Culture clash proves problematic for Google
Would its smart home start-up Nest have been more at home at Apple?

If there’s one thing that can turn a sweet M&A deal sour, it’s culture clash. Merging two companies, whether as equals or in a takeover, can cause real upheaval and uncertainty for workers. When those two groups of people also don’t rub along well it can be disastrous –as Google (now Alphabet) seems to be discovering with Nest, the smart home start-up it spent $3.2bn (£2.2bn) on back in January 2014.
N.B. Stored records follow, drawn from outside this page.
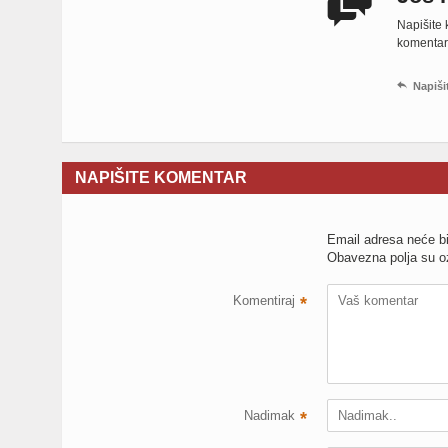

Napišite
komentara,

Napiši
NAPIŠITE KOMENTAR
Email adresa neće bi
Obavezna polja su 
Komentiraj
*
Nadimak
*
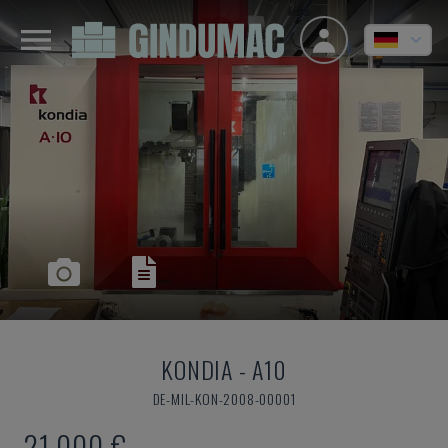
KONDIA
-
A10
DE-MIL-KON-2008-00001
21.000 €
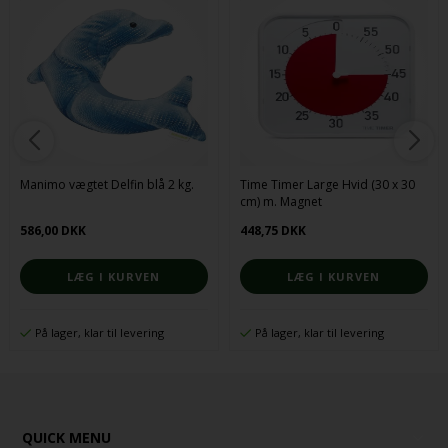
Manimo vægtet Delfin blå 2 kg.
Time Timer Large Hvid (30 x 30
cm) m. Magnet
586,00 DKK
448,75 DKK
På lager, klar til levering
På lager, klar til levering
QUICK MENU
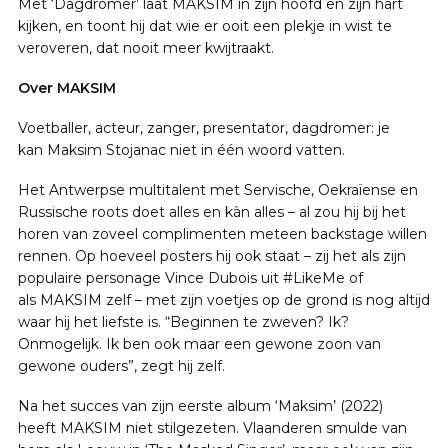
Met ‘Dagdromer’ laat MAKSIM in zijn hoofd en zijn hart
kijken, en toont hij dat wie er ooit een plekje in wist te
veroveren, dat nooit meer kwijtraakt.
Over MAKSIM
Voetballer, acteur, zanger, presentator, dagdromer: je
kan Maksim Stojanac niet in één woord vatten.
Het Antwerpse multitalent met Servische, Oekraïense en
Russische roots doet alles en kàn alles – al zou hij bij het
horen van zoveel complimenten meteen backstage willen
rennen. Op hoeveel posters hij ook staat – zij het als zijn
populaire personage Vince Dubois uit #LikeMe of
als MAKSIM zelf – met zijn voetjes op de grond is nog altijd
waar hij het liefste is. “Beginnen te zweven? Ik?
Onmogelijk. Ik ben ook maar een gewone zoon van
gewone ouders”, zegt hij zelf.
Na het succes van zijn eerste album ‘Maksim’ (2022)
heeft MAKSIM niet stilgezeten. Vlaanderen smulde van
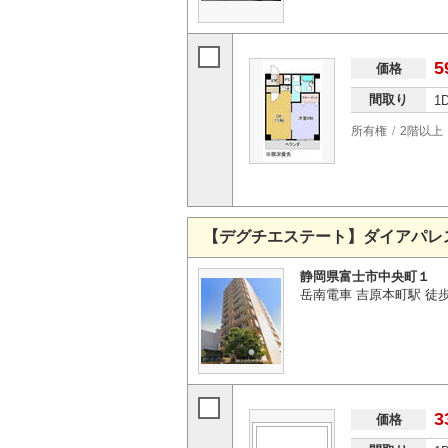
5
価格
間取り
1
所有権
2階以上
【デグチエステート】ダイアパレ
静岡県富士市中央町１
岳南電車 吉原本町駅 徒
3
価格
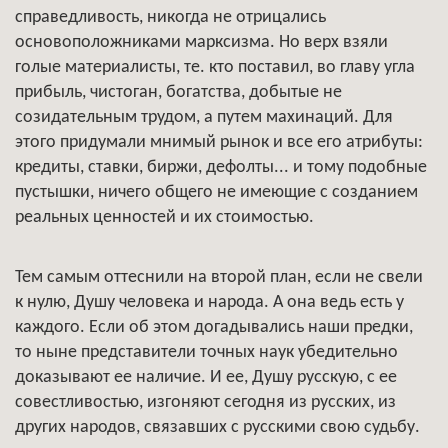
справедливость, никогда не отрицались
основоположниками марксизма. Но верх взяли
голые материалисты, те. кто поставил, во главу угла
прибыль, чистоган, богатства, добытые не
созидательным трудом, а путем махинаций. Для
этого придумали мнимый рынок и все его атрибуты:
кредиты, ставки, биржи, дефолты... и тому подобные
пустышки, ничего общего не имеющие с созданием
реальных ценностей и их стоимостью.
Тем самым оттеснили на второй план, если не свели
к нулю, Душу человека и народа. А она ведь есть у
каждого. Если об этом догадывались наши предки,
то ныне представители точных наук убедительно
доказывают ее наличие. И ее, Душу русскую, с ее
совестливостью, изгоняют сегодня из русских, из
других народов, связавших с русскими свою судьбу.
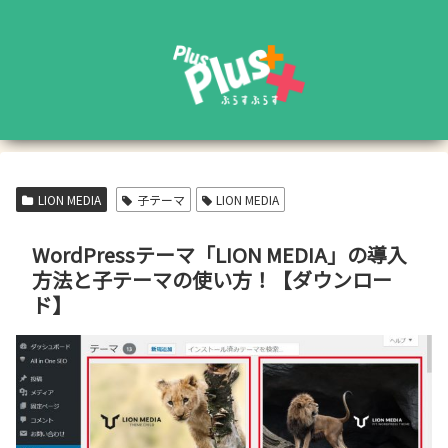
LION MEDIA
子テーマ
LION MEDIA
WordPressテーマ「LION MEDIA」の導入
方法と子テーマの使い方！【ダウンロー
ド】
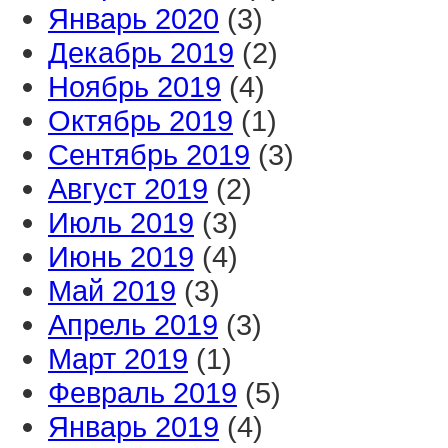
Январь 2020
(3)
Декабрь 2019
(2)
Ноябрь 2019
(4)
Октябрь 2019
(1)
Сентябрь 2019
(3)
Август 2019
(2)
Июль 2019
(3)
Июнь 2019
(4)
Май 2019
(3)
Апрель 2019
(3)
Март 2019
(1)
Февраль 2019
(5)
Январь 2019
(4)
The company has been in the headlines this week after a public spat between its CEO Tony Fadell and Greg Duffy, the now-departed co-founder of Dropcam, a start-up acquired by Nest in June 2014. Nest has lost around 70 of its 1,000 staff in the past year, many of them former Dropcam workers apparently unhappy with their new home.
In an interview with The Information, Fadell blamed problems with the merger on members of Dropcam’s team. ‘A lot of the employees were not as good as we hoped,’ he said, adding that ‘unfortunately it wasn’t a very experienced team.’ Duffy, who admits previously calling Fadell a ‘tyrant bureacrat’, has hit back, accusing Nest’s boss of ‘scapegoating’ Dropcam’s staff.